Niantic's Peridot is a standout example of what Snap's new AR Spectacles can do.
Niantic applied an important bit of video game interface. When your friend is out of view, the glasses show a dotted line arcing off to the side of the glasses to indicate the creature's location.
To walk confidently from indoors through a doorway I've never crossed before is something that's still rather uncomfortable even on the Meta Quest 3 or Apple Vision Pro passthrough systems. Imagine a small metal lip on a sliding glass doorway you need to step over onto an outdoor landing at a slightly different height to ground level. Such a step might be quickly navigable to a pair of unaided healthy eyeballs, but it would actually be a major obstruction even in today's most advanced consumer VR headsets due to the limitations of their passthrough reconstructions.
Snap's Spectacles are see-through, though, and I did immediately cross that threshold without a second thought with the glasses automatically changing their shading and my Peridot's arc following me out into the open sunlight and warm air outside.
I've tried all generations of HoloLens and Magic Leap and have vague memories in my head of portals opening on the walls and characters constantly darting off the sides of the headsets. Here, though, I have a much clearer image in my head of a friendly little Peridot sitting in front of me on the ground because of Niantic and Snap's careful design work with these glasses. Altogether, considering weight reduction compared to the quality of the experience and wide field of view, I'd call this the best see-through AR demo I've ever seen and proof that there's consumer use for the medium in the near future even without the vastly superior field of view of VR headsets.
Snap also showed me glimpses of a slick app for managing its latest generation Spectacles and the software seemed more fully featured and easier to use than either of Meta's own Horizon or View apps. Using it, for example, to look in on a Lego-building session in a nearby set of glasses worked so effortlessly that it seems awkward not to have it work that well on any other system. The Lego were roughly Duplo-sized, but manipulating them and snapping them together with hand tracking worked reasonably well.
Another highlight of my demo turned a phone into a fully tracked 6DoF object – I stood and putted a couple balls 1:1 as if I was holding a club in my hand and it was all entirely usable.
Beyond these highlights, the Spectacles still had some rough edges, some of which might be improved in future software updates. I noticed some drift to the glasses' understanding of my world – rendering virtual objects onto geometry offset with the physical position it is meant to overlay. Over time, or by moving closer, the glasses would seem to correct the offset. The glasses would also occasionally struggle to display virtual content through fast movements, but would also recover fast.

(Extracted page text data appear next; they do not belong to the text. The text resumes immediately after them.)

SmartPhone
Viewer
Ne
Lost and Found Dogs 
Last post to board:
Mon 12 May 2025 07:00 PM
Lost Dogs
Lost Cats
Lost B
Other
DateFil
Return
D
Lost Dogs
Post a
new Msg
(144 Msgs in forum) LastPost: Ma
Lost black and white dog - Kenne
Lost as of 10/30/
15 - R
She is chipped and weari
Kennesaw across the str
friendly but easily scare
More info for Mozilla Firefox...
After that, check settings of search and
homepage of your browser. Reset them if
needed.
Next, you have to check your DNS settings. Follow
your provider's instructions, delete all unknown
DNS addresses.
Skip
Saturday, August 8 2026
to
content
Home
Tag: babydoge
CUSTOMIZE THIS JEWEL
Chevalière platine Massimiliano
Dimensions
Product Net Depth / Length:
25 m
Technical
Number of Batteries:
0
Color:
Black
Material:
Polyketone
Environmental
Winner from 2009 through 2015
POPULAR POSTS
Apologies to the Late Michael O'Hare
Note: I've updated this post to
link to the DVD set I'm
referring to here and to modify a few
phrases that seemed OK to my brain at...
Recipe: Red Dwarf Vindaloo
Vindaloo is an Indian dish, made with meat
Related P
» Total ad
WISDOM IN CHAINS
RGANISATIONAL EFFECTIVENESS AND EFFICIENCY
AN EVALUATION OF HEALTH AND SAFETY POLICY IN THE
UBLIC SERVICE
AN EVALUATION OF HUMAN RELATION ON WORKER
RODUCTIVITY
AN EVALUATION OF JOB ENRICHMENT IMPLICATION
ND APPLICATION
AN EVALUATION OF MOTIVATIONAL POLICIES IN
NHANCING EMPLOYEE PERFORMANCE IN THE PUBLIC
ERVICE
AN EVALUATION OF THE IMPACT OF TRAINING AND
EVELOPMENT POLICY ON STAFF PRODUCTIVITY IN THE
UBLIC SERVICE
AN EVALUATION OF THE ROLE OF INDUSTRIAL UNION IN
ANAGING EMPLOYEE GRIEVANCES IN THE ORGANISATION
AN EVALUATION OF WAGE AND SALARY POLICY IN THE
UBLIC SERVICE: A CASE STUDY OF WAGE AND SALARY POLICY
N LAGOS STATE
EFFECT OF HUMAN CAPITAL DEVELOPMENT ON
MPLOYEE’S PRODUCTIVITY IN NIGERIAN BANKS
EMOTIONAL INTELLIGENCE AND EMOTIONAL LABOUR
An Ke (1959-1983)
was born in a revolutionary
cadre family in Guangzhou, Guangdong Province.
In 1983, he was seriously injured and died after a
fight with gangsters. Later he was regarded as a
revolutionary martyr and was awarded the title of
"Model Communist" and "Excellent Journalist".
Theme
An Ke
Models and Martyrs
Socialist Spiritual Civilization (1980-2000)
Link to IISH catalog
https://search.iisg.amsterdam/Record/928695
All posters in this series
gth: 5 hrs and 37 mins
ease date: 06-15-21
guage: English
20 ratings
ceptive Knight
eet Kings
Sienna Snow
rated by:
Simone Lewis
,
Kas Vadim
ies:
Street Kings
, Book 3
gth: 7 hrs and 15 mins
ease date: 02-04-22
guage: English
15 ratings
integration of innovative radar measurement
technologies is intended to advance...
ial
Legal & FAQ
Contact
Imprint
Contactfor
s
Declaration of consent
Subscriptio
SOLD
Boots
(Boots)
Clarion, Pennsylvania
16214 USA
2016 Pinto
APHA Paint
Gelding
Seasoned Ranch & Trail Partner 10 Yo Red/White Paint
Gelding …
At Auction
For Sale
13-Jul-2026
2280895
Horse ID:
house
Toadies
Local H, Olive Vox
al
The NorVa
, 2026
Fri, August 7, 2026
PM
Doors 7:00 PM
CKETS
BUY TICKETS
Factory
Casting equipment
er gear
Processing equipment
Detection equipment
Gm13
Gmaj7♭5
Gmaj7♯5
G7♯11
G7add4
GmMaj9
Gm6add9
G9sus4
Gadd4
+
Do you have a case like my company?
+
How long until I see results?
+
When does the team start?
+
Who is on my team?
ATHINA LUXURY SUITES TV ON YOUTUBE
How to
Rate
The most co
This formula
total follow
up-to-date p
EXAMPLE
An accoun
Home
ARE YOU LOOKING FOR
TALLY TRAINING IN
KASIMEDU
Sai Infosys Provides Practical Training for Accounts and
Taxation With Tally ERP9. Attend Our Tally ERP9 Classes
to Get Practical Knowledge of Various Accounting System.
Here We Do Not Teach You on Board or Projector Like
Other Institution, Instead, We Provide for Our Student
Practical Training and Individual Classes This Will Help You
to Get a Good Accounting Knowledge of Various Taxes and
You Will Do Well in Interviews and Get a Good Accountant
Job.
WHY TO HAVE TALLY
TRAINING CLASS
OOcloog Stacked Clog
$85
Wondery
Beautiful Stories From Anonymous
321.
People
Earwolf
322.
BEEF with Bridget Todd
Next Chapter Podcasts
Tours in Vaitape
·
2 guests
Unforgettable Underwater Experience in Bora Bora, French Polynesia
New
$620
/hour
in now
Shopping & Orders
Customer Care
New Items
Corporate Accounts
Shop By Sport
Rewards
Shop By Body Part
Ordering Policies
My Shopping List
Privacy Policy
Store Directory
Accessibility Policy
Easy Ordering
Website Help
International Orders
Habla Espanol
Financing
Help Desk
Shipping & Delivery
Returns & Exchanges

Imagine yourself walking the streets of New York when you see a small purple creature climbing along the side of the buildings on the other side of the street. As your eyes focus on the street underneath the Peridot, you can see a person in another pair of the thick-rimmed Spectacles walking along the street over there. You've just encountered your first Peridot in the wild, and you just made your first social AR interaction.
Can Snap turn its $100 per month kit into a consumer product? I don't know, but Snap's Spectacles and Niantic's Peridot show the necessary pieces to enable this type of interaction for the very first time.
Pokemon In AR Glasses & VR Headsets
Snap's Spectacles and Pokemon Go creator Niantic appear to have everything they need for a Pikachu to follow you around as your companion and get you into battles with random trainers. When will this happen? That's still extremely difficult to predict.
Pokemon Go has seen years of software updates to add warnings and map changes that keep its players journeying through the physical world safely without interference. While see-through AR glasses like Spectacles are still comparatively limited by field of view in what can be shown beyond a small digital creature, the design space is still a huge opportunity for creatives and players themselves. Just how much of ourselves do we want to put into the behavior and decoration of a virtual pet? This is a great question that people can find out by iterating with Spectacles today.
For now, designers cleverly cut off the head of the gigantic Pokemon Exeggutor in the mobile screenshot above to convey its extreme height. In any AR glasses at almost any distance, seeing a 10-meter-tall Exeggutor foot to head is not going to be possible for a very long time still. In VR headsets, though, the field of view starts off much wider and the outside world is blacked out at the periphery. This makes VR headsets ideal for deep interactions with large characters that play out across entire digital environments.
It's going to be a very long time before creatures of Exeggutor's size can do battle with one another in mixed reality in the physical world without major sacrifices being made to mechanics that hide the limits of the field of view and tracking technology. By that same token, though, finding ways across both VR headsets and AR glasses to minimize those sacrifices and make a truly believable and lovable virtual pet – as seen with Peridot on both Spectacles and Quest 3 – seems within reach across both types of eyewear.